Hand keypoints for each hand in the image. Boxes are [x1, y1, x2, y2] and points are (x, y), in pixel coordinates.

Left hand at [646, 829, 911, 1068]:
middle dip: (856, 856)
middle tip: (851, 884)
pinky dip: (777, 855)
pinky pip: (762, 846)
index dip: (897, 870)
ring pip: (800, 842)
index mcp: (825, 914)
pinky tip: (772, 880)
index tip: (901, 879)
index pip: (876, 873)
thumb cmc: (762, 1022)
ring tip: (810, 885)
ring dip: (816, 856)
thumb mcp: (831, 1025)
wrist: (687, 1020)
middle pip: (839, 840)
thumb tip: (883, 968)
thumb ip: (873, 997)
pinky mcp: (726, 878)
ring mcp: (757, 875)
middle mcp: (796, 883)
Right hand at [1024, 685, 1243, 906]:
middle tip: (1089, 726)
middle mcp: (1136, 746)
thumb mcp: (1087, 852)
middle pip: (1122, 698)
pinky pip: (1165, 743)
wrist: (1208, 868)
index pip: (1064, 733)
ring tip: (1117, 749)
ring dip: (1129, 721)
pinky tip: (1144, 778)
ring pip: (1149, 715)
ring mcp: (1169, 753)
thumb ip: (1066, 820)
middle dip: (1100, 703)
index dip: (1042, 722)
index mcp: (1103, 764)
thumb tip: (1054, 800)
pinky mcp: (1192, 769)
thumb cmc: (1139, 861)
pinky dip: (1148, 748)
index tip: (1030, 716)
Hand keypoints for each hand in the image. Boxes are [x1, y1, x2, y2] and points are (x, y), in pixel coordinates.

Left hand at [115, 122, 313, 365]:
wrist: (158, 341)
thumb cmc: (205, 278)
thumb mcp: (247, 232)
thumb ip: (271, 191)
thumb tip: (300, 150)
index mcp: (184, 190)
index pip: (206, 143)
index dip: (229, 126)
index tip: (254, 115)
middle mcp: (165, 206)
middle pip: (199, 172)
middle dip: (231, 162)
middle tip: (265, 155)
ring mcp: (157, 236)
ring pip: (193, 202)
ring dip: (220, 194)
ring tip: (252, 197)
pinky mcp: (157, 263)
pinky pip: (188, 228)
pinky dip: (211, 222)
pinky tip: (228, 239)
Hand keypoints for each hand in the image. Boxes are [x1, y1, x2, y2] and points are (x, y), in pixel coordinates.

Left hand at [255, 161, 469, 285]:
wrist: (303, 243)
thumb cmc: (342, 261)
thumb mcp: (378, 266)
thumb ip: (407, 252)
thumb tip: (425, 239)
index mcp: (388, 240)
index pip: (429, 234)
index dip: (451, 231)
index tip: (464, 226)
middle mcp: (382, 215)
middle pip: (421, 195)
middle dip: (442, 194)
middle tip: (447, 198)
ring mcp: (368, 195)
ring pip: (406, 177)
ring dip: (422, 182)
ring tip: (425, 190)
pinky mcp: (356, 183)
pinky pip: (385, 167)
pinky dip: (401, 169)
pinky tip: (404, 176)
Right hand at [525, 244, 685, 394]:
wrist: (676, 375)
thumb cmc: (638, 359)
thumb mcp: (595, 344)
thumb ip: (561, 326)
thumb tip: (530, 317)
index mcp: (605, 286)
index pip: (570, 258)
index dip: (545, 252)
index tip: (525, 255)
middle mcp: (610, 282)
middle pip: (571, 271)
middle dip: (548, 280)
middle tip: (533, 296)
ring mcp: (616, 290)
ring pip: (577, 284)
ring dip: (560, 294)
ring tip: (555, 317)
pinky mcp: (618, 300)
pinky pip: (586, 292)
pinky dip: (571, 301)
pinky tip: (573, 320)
□ □ □
:: What is required ::
Where a line in the material contains "Left", copy that line.

:: Exercise result ::
Left hand at [646, 829, 911, 1068]:
Left hand at [115, 122, 313, 365]:
Left hand at [255, 161, 469, 285]:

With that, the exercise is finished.